## Exercise brief
Please count the lines below that contain the string "name", where case matters, and reply with only the number.

## Supplied information
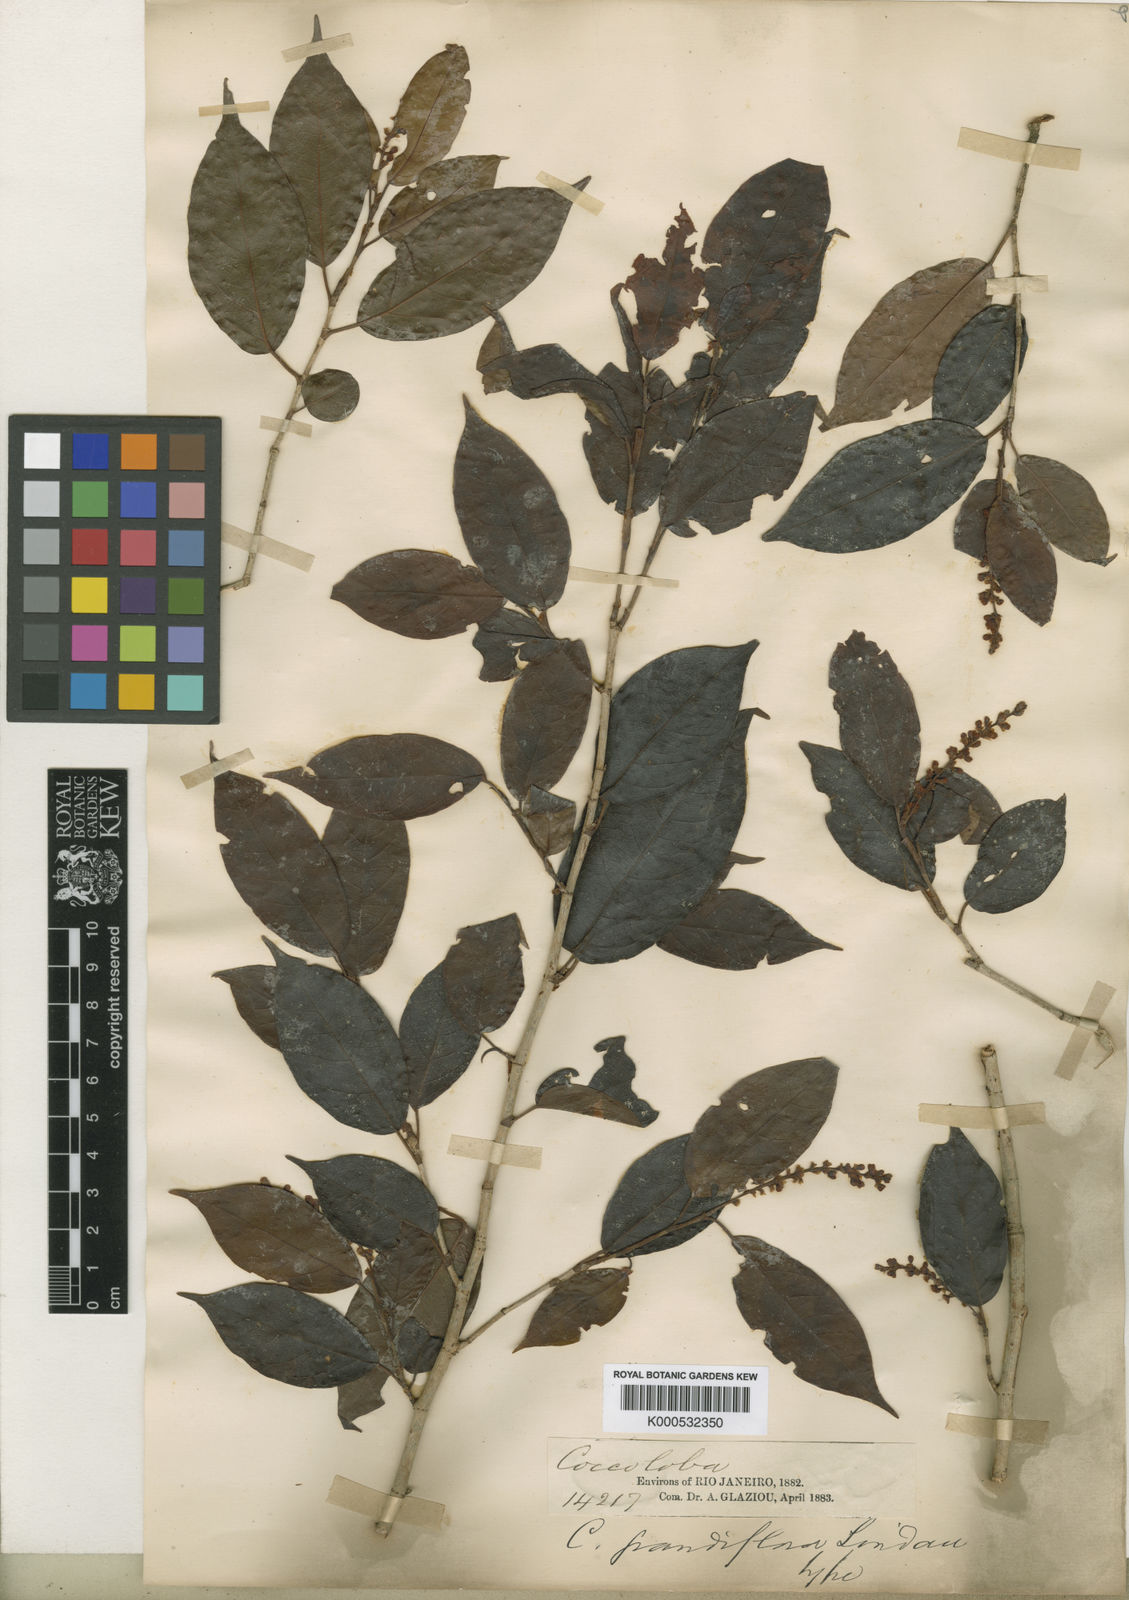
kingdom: Plantae
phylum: Tracheophyta
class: Magnoliopsida
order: Caryophyllales
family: Polygonaceae
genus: Coccoloba
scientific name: Coccoloba pubescens
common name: Mountain-grape
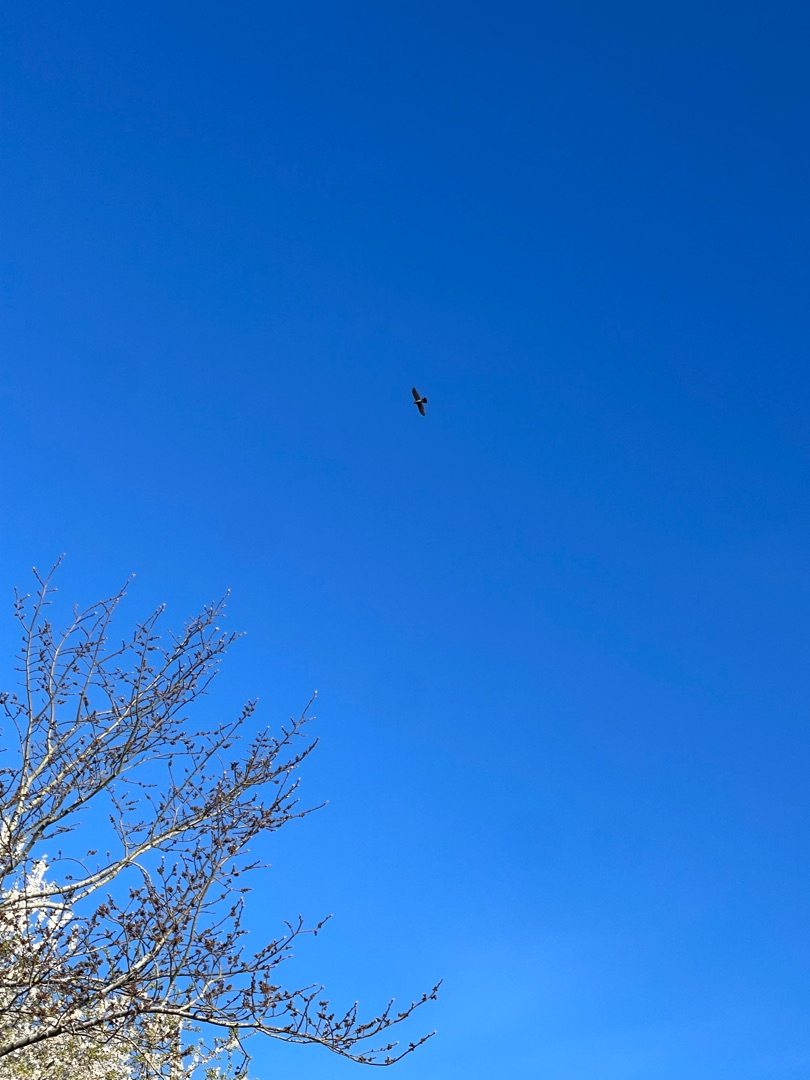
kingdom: Animalia
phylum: Chordata
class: Aves
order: Accipitriformes
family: Accipitridae
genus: Accipiter
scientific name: Accipiter nisus
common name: Spurvehøg
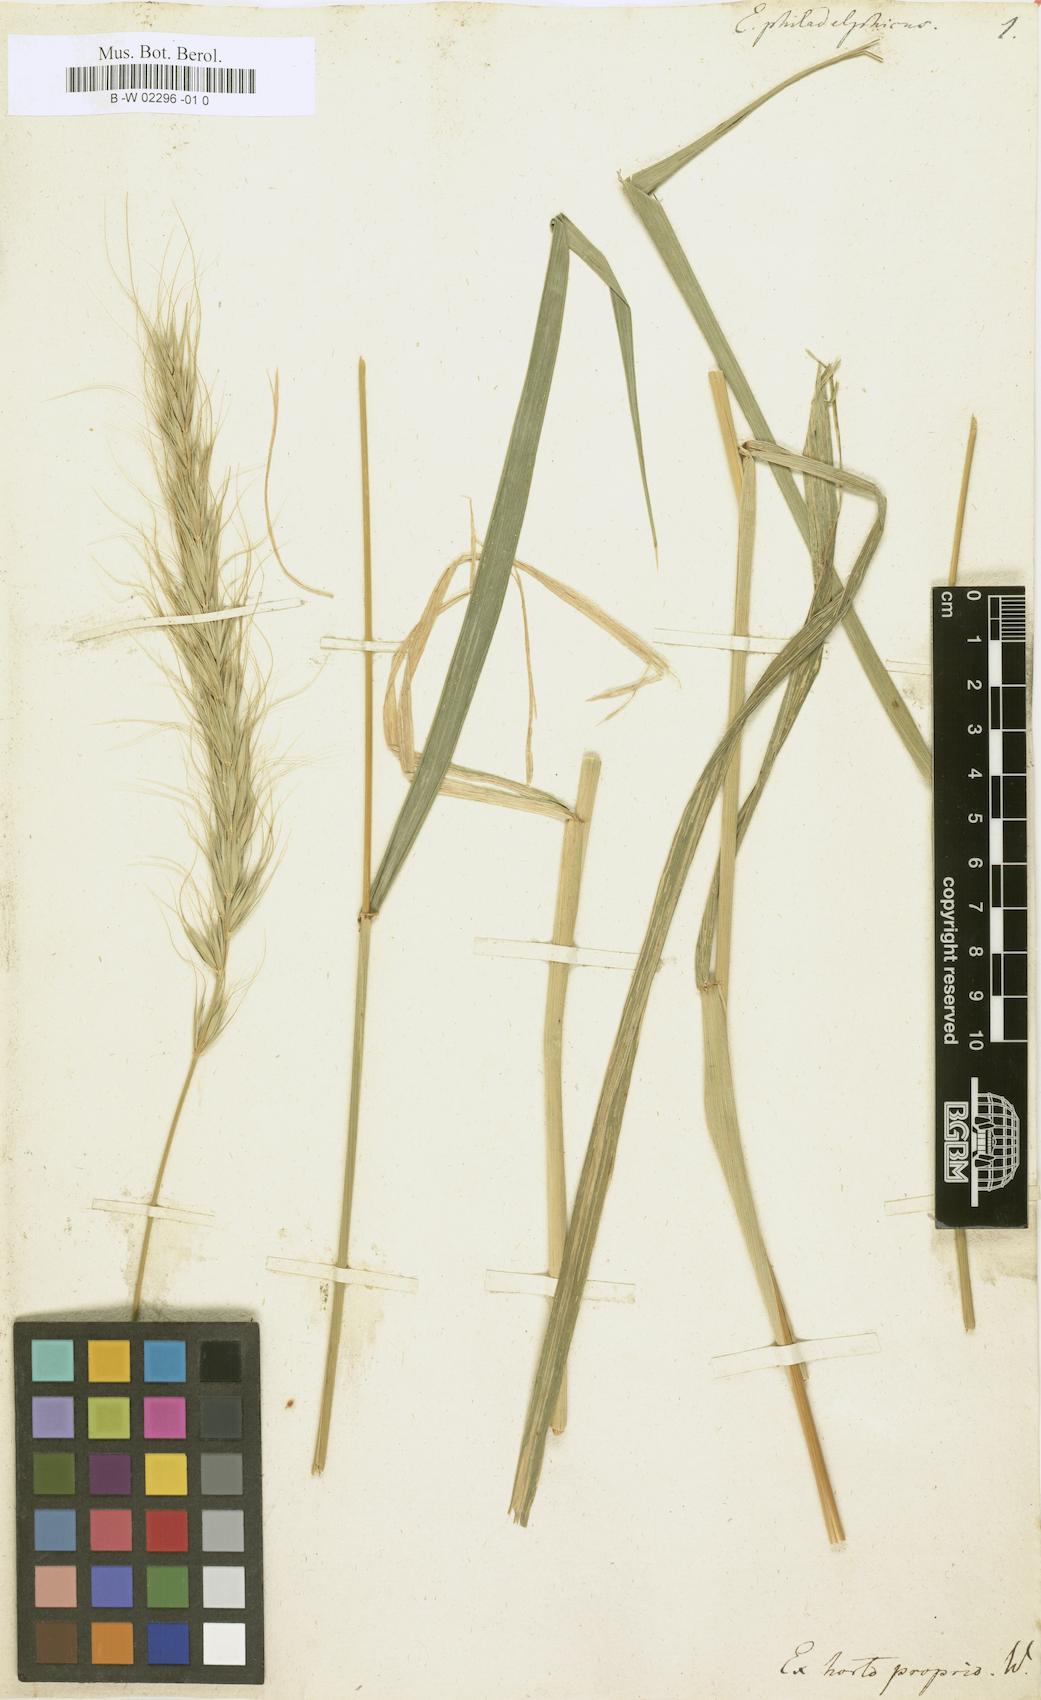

## Reply
4